The movie star surprised Dominic by being polite and compliant, not at all what he was used to when protecting celebrities. Her name was Shana Lane. Twenty-one, with a knock-'em-dead figure, she'd had five hit movies, one of them good enough to earn her an Oscar nomination. But then she disappeared for a long, hot summer. After police, private investigators, and the media looked everywhere, she finally turned up drugged out of her mind, staggering down the main drag of a small town in Nova Scotia, Canada, where she was on her way, she thought, to buy a race horse. Nobody, including herself, was ever able to figure that out. The authorities did some investigative backtracking and found the cottage where she was staying with her boyfriend.

A possessive boyfriend, who was also a crack addict. They returned to Los Angeles after paying fines and listening to a judge's lecture about the pointlessness of wasting a talented life. But despite Shana's determination to clean up her life and sever their relationship, the boyfriend persisted in wanting to see her. He showed his love and determination by burning her BMW and strangling her cat, then vanished and waited until the police became weary of guarding her.
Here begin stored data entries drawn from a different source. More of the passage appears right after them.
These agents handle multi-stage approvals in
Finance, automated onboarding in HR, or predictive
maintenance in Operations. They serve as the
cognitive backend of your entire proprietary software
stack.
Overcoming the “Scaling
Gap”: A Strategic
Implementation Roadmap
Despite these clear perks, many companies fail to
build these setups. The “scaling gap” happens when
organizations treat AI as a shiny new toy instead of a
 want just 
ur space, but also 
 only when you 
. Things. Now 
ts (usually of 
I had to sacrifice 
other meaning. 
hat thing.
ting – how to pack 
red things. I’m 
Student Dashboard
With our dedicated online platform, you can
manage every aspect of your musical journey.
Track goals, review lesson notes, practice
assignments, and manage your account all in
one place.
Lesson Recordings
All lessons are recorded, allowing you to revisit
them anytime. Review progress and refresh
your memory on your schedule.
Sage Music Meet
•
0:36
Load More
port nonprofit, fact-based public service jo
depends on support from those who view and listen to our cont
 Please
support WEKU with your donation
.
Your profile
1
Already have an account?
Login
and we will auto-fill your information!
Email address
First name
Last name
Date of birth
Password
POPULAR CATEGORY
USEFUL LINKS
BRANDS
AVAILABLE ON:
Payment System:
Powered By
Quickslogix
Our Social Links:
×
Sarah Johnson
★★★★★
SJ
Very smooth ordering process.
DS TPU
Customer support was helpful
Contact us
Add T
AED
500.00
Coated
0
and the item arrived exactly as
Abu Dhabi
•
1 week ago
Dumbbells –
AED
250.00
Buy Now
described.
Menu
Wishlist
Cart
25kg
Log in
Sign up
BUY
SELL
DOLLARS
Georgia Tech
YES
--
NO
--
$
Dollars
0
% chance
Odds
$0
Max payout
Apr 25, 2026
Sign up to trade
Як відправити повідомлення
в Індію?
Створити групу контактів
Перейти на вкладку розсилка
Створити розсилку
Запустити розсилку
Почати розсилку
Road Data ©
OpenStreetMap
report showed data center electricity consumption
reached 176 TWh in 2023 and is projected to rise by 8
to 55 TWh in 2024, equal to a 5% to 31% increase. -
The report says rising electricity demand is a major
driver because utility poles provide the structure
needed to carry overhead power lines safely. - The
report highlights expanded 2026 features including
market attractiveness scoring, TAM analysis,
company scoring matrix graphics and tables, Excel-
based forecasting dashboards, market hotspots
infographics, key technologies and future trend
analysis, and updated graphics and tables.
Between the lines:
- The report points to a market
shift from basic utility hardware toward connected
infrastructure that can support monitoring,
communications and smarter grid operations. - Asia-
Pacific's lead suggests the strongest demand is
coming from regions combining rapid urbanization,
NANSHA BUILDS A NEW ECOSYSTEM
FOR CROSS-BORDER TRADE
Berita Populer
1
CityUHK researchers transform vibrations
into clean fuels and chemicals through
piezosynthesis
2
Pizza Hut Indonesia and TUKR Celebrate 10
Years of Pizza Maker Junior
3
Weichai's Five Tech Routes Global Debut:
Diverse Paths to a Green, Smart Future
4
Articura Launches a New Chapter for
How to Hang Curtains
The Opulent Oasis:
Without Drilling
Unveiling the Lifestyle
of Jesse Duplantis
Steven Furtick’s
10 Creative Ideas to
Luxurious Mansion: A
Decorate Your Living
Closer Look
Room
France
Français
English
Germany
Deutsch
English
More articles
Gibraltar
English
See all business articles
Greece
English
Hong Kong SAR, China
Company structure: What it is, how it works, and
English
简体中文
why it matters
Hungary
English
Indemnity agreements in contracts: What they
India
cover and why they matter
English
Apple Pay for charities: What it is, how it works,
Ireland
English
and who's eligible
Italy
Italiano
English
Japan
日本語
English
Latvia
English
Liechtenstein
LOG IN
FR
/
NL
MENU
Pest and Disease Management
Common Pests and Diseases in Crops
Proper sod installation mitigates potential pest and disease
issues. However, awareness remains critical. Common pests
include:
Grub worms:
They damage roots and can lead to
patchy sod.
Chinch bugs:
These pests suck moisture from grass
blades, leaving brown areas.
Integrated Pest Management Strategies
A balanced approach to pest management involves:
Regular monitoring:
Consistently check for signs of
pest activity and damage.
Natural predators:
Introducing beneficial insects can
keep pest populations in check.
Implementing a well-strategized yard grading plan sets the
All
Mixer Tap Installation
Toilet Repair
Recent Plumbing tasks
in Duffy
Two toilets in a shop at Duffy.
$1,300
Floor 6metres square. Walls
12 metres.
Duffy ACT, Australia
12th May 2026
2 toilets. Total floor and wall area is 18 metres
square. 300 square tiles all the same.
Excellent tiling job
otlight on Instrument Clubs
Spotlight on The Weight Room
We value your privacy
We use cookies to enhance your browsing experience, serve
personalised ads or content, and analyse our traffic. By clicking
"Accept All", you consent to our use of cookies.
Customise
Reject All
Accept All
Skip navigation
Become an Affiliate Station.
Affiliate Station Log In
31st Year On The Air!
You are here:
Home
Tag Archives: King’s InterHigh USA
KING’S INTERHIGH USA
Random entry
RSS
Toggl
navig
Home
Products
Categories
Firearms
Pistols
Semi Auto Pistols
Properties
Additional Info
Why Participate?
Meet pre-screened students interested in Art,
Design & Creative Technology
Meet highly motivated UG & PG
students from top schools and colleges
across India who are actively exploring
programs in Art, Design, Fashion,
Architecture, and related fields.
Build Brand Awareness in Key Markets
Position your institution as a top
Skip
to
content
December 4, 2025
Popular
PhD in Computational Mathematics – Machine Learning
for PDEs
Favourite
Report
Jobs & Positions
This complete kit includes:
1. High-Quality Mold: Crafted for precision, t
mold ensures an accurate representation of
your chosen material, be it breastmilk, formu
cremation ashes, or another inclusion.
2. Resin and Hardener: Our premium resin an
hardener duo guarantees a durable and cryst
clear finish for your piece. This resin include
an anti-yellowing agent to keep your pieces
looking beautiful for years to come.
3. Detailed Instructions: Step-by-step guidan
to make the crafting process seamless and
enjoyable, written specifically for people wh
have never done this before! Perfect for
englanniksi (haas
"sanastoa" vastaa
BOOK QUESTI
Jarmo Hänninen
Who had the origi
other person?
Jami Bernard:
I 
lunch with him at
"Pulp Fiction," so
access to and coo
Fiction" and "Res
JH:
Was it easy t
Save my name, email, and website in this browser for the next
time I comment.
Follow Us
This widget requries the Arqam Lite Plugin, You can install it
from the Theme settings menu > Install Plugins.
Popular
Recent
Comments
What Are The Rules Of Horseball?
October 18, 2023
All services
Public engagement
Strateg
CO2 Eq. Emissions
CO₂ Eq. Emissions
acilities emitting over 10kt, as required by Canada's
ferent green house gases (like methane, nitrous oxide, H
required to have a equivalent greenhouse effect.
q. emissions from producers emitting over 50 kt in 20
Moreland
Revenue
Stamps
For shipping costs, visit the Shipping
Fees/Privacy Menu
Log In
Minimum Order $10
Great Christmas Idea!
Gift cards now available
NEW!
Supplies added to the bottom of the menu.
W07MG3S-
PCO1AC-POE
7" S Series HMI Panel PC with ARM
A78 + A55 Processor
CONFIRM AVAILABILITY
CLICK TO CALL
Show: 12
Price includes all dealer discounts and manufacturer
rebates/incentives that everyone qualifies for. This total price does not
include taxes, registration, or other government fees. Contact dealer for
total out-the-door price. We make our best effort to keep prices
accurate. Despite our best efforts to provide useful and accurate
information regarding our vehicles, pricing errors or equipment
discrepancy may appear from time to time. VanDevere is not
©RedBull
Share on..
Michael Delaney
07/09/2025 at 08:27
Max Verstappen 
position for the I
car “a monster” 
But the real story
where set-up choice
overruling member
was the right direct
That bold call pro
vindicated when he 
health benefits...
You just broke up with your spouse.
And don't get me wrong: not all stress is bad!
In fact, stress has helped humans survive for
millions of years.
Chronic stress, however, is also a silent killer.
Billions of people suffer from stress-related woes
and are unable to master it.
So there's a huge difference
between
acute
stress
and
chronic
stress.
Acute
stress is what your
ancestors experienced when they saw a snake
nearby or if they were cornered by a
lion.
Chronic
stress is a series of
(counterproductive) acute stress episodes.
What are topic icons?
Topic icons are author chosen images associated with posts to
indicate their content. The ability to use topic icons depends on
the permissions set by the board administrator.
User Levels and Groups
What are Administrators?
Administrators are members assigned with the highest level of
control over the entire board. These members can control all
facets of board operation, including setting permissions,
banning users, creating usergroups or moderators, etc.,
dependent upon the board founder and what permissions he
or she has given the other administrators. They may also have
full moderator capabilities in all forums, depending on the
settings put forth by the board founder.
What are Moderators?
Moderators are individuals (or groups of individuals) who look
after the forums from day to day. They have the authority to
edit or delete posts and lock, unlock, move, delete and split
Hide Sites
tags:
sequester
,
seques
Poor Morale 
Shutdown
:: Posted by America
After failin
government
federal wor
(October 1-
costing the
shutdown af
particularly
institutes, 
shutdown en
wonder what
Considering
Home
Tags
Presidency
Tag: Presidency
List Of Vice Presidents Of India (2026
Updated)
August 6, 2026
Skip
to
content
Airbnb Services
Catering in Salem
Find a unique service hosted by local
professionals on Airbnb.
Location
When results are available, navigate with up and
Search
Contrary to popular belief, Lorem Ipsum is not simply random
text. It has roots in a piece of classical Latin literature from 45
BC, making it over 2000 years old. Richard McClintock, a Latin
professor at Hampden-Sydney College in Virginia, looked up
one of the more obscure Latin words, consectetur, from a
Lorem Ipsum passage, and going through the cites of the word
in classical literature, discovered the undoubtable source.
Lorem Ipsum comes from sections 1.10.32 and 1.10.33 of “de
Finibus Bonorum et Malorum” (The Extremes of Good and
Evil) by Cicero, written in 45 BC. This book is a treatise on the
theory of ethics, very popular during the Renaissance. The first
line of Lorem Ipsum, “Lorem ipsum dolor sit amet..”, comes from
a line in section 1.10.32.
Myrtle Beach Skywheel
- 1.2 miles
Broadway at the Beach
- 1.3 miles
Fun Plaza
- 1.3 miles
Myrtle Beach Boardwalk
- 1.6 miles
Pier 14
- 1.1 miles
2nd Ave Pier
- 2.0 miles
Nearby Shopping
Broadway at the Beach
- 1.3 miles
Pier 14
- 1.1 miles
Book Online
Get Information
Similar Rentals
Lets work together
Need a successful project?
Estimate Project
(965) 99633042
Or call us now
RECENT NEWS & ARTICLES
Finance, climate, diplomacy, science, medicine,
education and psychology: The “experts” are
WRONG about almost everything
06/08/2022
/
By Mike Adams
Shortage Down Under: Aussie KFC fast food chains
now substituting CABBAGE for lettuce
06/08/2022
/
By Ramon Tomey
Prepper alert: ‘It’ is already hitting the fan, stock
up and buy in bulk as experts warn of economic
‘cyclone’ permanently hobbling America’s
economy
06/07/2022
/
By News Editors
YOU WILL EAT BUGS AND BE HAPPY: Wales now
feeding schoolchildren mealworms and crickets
That was where Dominic came in. For an enormous fee paid by a movie studio desperate to protect its investment, Dominic and five other protectors went to Shana's film location in Mexico. Working in shifts of two, they made sure the boyfriend didn't show up. They made sure of something else--that, in keeping with the plot line of a movie about drug smugglers, Shana didn't get tempted to go back to sampling the real stuff.

To Dominic's amazement, Shana behaved in an exemplary fashion, following instructions, arriving at the set on time, with her lines prepared, never once complaining about the twelve-hour shooting schedule and the rigid control of her time off the set. Sundays were her only free days, and she used them (accompanied by Dominic and another protector) to buy rugs, pottery, and carved animals from nearby towns or to visit Oaxaca's baroque cathedral, the vaulted interior of which had dazzling gold ornaments.